What is required:
Pick out every line in the entries below that contains the string "LectureNotes", and copy each one in full.

Records for processing:
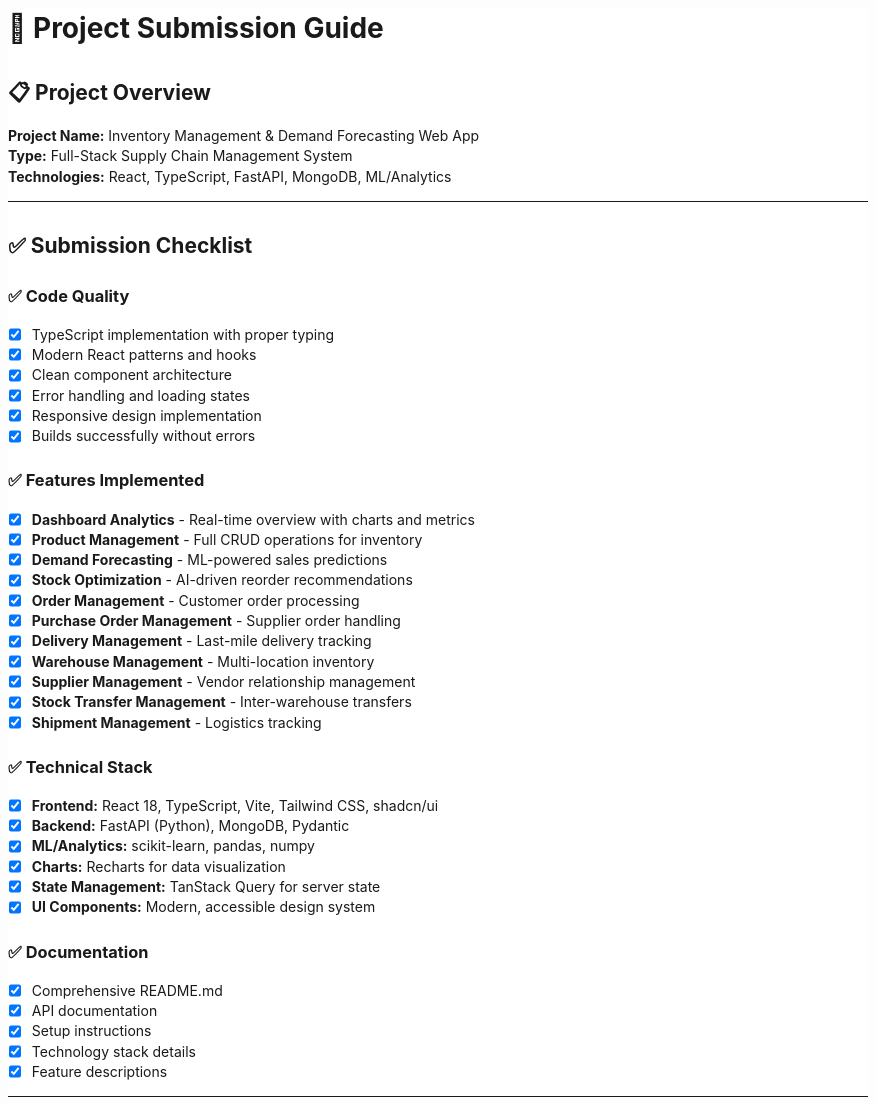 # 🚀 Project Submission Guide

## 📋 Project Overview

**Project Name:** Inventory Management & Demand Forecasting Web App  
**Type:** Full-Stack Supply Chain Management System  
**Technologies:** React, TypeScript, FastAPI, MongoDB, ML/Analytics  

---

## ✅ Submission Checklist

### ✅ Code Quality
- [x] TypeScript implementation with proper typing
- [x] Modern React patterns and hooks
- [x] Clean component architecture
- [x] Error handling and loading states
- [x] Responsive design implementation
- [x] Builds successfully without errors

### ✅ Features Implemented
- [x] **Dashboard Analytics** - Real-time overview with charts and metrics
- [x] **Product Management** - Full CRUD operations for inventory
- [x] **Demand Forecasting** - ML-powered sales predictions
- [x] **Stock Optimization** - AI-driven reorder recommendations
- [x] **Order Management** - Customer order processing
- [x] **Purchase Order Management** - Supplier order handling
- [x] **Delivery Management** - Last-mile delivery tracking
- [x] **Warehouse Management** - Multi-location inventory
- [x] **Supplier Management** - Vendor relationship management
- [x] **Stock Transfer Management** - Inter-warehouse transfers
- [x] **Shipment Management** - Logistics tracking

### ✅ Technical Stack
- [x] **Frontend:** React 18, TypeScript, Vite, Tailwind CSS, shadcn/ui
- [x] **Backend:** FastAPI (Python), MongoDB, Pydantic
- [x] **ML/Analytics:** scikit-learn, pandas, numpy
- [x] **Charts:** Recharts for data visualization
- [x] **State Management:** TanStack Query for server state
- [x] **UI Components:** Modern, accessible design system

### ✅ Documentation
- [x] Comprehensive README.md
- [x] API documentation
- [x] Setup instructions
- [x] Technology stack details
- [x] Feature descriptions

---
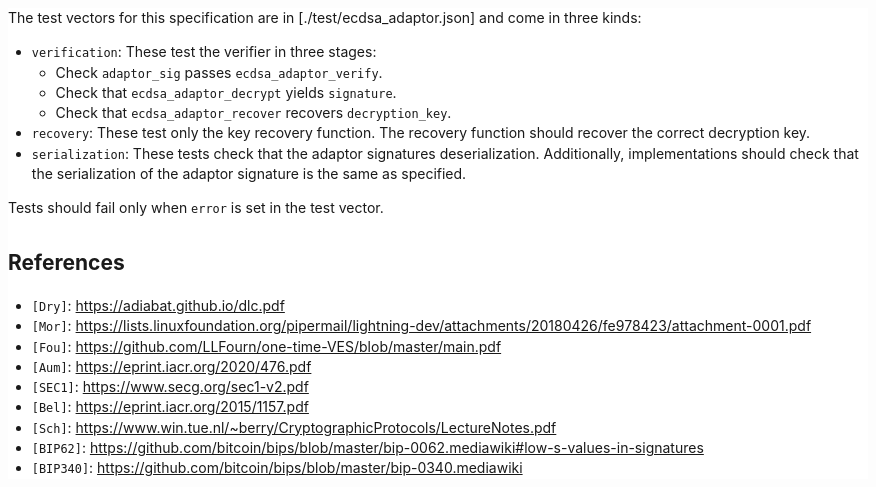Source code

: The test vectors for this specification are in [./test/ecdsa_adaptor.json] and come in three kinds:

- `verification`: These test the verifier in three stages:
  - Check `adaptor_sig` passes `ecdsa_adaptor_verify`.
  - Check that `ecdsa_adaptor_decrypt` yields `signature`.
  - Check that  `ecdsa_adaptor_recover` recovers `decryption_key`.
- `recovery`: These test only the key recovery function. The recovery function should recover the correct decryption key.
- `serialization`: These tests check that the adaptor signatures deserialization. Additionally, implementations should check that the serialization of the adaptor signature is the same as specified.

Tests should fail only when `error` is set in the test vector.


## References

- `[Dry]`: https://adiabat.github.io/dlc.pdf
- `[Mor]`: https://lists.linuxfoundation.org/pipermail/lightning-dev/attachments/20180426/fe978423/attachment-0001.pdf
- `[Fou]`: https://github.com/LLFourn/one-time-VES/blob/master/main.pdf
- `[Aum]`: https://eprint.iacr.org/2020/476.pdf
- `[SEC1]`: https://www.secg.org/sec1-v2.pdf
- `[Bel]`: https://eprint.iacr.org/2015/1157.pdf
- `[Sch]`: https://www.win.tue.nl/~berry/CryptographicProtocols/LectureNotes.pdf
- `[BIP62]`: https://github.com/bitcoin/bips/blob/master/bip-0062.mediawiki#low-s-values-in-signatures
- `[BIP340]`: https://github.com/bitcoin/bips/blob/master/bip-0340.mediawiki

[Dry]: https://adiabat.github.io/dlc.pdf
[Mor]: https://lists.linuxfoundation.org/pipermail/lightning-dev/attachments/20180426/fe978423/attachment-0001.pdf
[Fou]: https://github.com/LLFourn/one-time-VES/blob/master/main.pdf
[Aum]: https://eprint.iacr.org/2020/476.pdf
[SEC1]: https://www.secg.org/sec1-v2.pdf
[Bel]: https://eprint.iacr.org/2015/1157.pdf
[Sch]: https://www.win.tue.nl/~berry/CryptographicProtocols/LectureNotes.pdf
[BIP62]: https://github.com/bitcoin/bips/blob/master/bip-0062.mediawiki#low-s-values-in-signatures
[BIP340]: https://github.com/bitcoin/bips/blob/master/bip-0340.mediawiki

Response below:
- `[Sch]`: https://www.win.tue.nl/~berry/CryptographicProtocols/LectureNotes.pdf
[Sch]: https://www.win.tue.nl/~berry/CryptographicProtocols/LectureNotes.pdf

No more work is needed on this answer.